Olvida por un rato esa tela dorada que cubre tu mente, pues los sentimientos atormentan los corazones jóvenes o débiles. He perdido el Norte porque prefiero navegar hacia el Sur, donde la poesía empuja con fuerza mis velas hacia el centro del mundo. ¿Soy valiente por temer mis pensamientos pero desafiarlos finalmente? Que yo maquillo mi alma pero salgo desnudo al mundo de las hadas antes de volar al País de Nunca Jamás.
Eres el tiempo que te queda para quemarte lentamente en ésta poesía, caminando de la mano de poetas que te harán inmortal y diablos que devorarán hasta el tuétano de tus huesos. Me gustaría saber hablar el idioma que hace ver realidades al mundo, pero pedir perdón por conocer los secretos que rondan a la humanidad. Y es que vivir nunca fue fácil, pero volver al principio es más doloroso que estudiar una pequeña parte de la dificultad que entraña el corazón invisible.
Resucitarás a los tres meses cuando el invierno haga que los patos de Central Park se lleven tus malos sueños. Y ahora que lo pienso, ¿por qué nos obligamos a querer dar marcha atrás en un mundo que gira inintermitente y del que no puedes bajar? Podríamos desafiar un poco a las leyes injustas. Al fin y al cabo, esas reglas no son más que papel a punto de arder por la revolución.
En el ático de mi cabeza no hay fotos desde que nací, ni alfileres que sepan coser este corazón de tela maltrecha. Tampoco los necesito. ¿Has escuchado alguna vez a tu corazón tanto que roces la locura? Yo no puedo, temo aprender demasiado rápido de sus latidos. No hay que llorar. Los sentimientos son simples fogonazos que irán gastando tu vida un poco más rápido de lo normal. lo curioso es que aquel no siente no puede vivir y muere mucho antes. Es decir, estamos a condenados a morir de la enfermedad incurable que es ser persona.
Soy navegante orgulloso de mi propio camino, así que seguiré bebiéndome la juventud antes de que explote mi pecho, y aprendiendo que el dolor me hace sentir tan vivo como el amor, pues no es comparable al instinto de supervivencia.
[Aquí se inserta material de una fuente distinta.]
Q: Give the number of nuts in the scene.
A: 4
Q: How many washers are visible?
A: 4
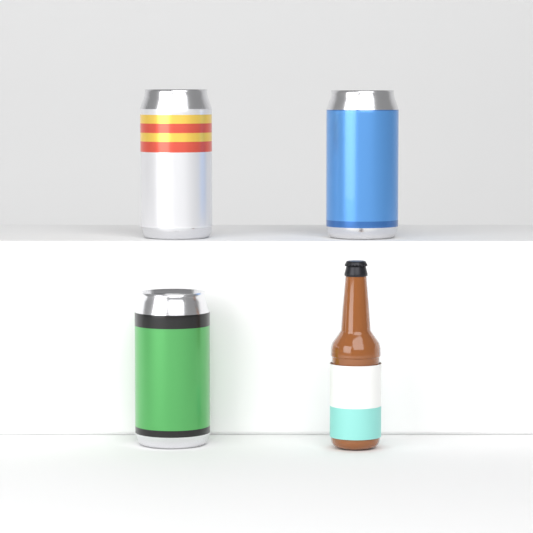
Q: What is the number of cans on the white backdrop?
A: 3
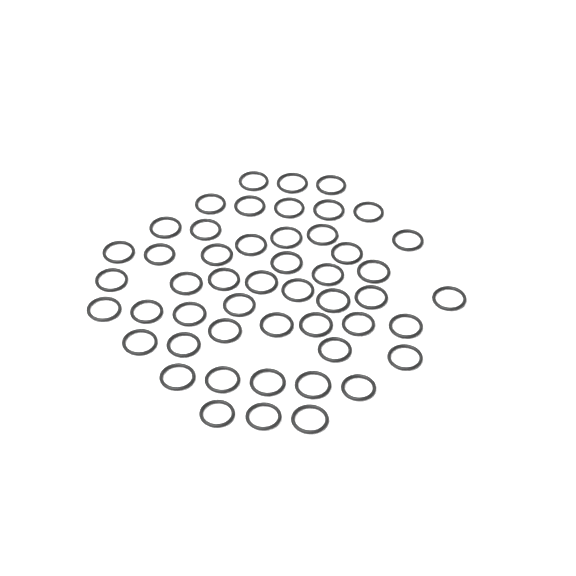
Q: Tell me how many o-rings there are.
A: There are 50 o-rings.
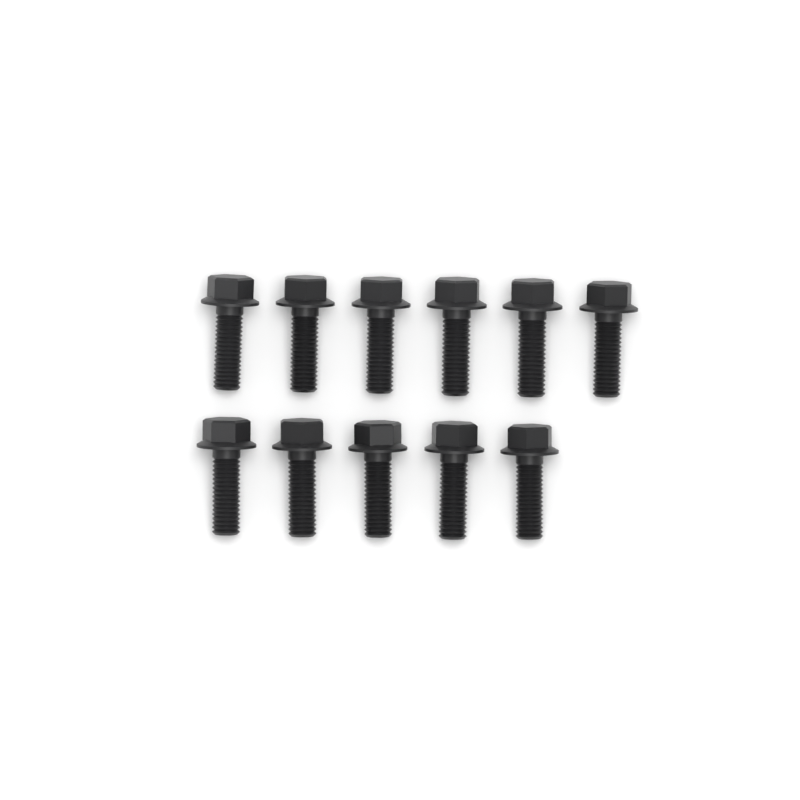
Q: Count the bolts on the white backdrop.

Y por ello, fluyamos como el agua a la que han cantado los clásicos. Agua que no calma la sed, que quema y produce problemas entre sonrisa y mirada, entre la razón y el cuerpo, entre la pasión y la realidad. Así que a ti, querido lector, te digo:
Ve como eres, como fuiste y configura tu mundo, tu isla, tu vida.
Intenta aprender lo suficiente como para no subir alto sin tener protección suficiente.
Vuela alto si no sabes qué hacer pero conserva la cordura.
Encuentra el valor adecuado para prenderle fuego al miedo, pero ten cuidado con la chispa adecuada.
Yo me lameré las heridas. El agua sigue fluyendo como cada día, en el mundo nacen y mueren, gritan y callan, lloran más que ríen pero la risa es más grande que las lágrimas. Hoy observo ese tiempo infinito y sé que esconde una enseñanza que en el momento adecuado aprenderé, sin miedo a hablar del futuro que no existe.
Yo hoy vivo sin saber odiar, siempre al borde de la estabilidad.